To do:
1. Please rewrite the passage of the Norman Thaddeus Vane biography from "Norman Thaddeus Vane born" to "the G.I. Bill.", putting "Catholicism" in place of "Roman Catholicism".
2. Answer these questions from the Norman Thaddeus Vane biography:
(a) In what year did Vane's first play open Off-Broadway?
(b) How many years did he spend in the US Air Force?
(c) Which 1983 film did Vane direct?

Supplied text:
- Born: July 7, 1928 Brookhaven, New York
- Died: May 2, 2015 (aged 86) Hollywood, California
- Other names: Norman T. Vane, Norman Thaddeus Vein
- Occupations: Film director, screenwriter, and producer

= Norman Thaddeus Vane =

American film director (1928–2015)

Norman Thaddeus Vane born Norman Thatteus Vein (July 7, 1928 – May 2, 2015) was a screenwriter, producer, playwright and film director. He served as writer for the 1968 film Mrs. Brown, You've Got a Lovely Daughter, and in the subsequent year was writer and associate producer of the movie Lola. He wrote the screenplay for the 1972 film, 1931: Once Upon a Time in New York. Vane went on to direct the 1983 film, Frightmare, and continue contributing to writing films including The Black Room in 1984.

==Early life==
Born Jewish, Vane converted to Roman Catholicism when he was 18. He spent one year in the United States Merchant Marine and two years in the US Air Force at Moody Air Force Base in Georgia. He attended Columbia University on the G.I. Bill.

==Career==
Vane's first play, "The Penguin", opened Off-Broadway in 1952 starring Martin Landau, to stellar reviews. His Broadway debut, "Harbor Lights", ran for only four performances.

Data records:
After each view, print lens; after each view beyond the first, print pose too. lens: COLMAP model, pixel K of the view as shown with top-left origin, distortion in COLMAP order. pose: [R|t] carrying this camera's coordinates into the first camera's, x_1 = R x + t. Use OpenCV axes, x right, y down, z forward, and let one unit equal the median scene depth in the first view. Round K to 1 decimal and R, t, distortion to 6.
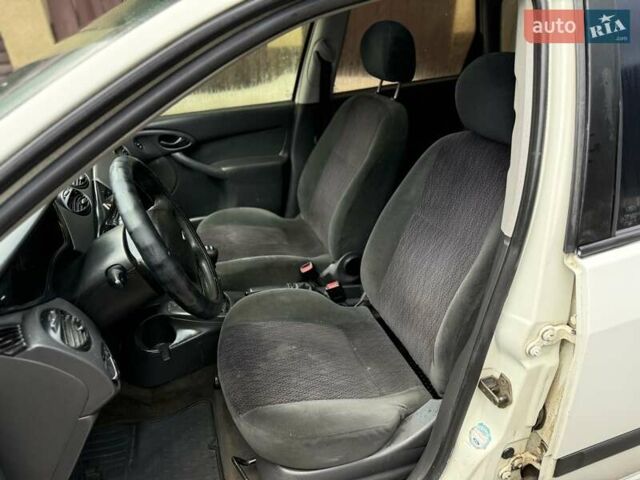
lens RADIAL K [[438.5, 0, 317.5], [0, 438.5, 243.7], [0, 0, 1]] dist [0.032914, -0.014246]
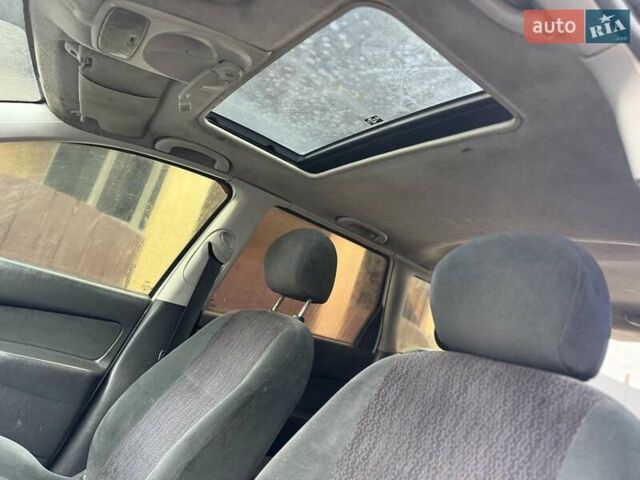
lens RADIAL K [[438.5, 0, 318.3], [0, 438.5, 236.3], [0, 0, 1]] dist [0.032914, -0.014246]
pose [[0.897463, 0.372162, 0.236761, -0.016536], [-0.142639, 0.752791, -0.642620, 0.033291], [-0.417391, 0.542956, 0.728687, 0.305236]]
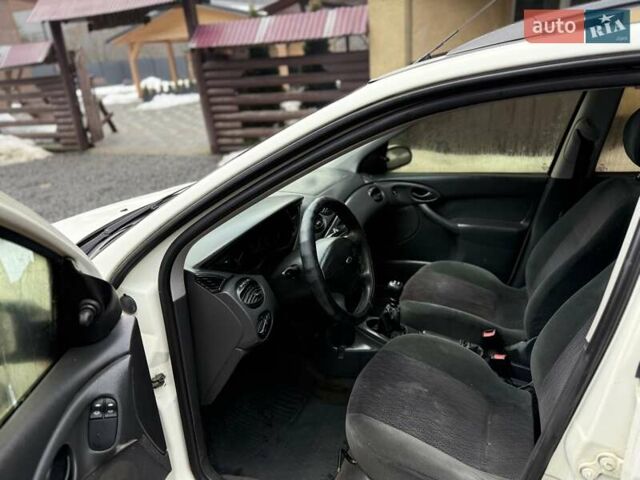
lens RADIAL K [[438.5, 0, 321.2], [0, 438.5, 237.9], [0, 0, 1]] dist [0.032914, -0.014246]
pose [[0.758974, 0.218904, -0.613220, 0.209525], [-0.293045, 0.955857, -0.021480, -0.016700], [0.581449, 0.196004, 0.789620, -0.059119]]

---

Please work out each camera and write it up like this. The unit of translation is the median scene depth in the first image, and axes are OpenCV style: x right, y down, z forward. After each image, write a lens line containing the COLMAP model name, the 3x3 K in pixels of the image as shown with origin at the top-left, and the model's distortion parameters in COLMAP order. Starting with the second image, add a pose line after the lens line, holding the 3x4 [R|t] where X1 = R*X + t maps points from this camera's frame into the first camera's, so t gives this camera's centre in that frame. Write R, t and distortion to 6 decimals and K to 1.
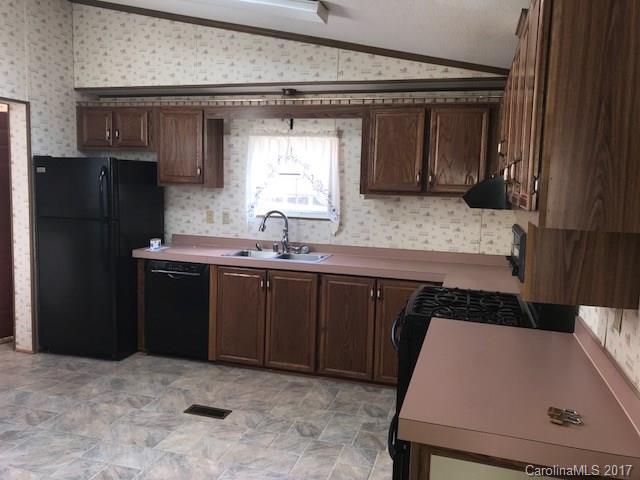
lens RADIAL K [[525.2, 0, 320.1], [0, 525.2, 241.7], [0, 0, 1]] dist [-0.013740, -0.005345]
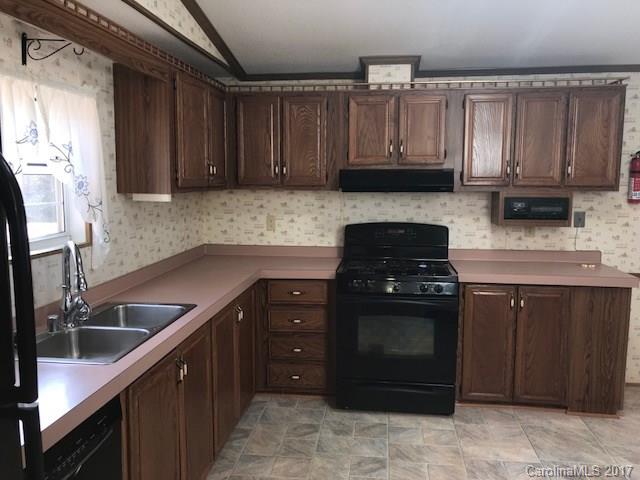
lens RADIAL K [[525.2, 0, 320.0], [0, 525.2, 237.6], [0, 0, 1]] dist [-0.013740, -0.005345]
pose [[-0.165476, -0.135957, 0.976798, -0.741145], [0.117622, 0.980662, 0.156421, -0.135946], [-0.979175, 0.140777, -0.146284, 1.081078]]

Responses for each task:
1.
Norman Thaddeus Vane born Norman Thatteus Vein (July 7, 1928 – May 2, 2015) was a screenwriter, producer, playwright and film director. He served as writer for the 1968 film Mrs. Brown, You've Got a Lovely Daughter, and in the subsequent year was writer and associate producer of the movie Lola. He wrote the screenplay for the 1972 film, 1931: Once Upon a Time in New York. Vane went on to direct the 1983 film, Frightmare, and continue contributing to writing films including The Black Room in 1984.

==Early life==
Born Jewish, Vane converted to Catholicism when he was 18. He spent one year in the United States Merchant Marine and two years in the US Air Force at Moody Air Force Base in Georgia. He attended Columbia University on the G.I. Bill.

2.
(a) 1952
(b) Two years
(c) Frightmare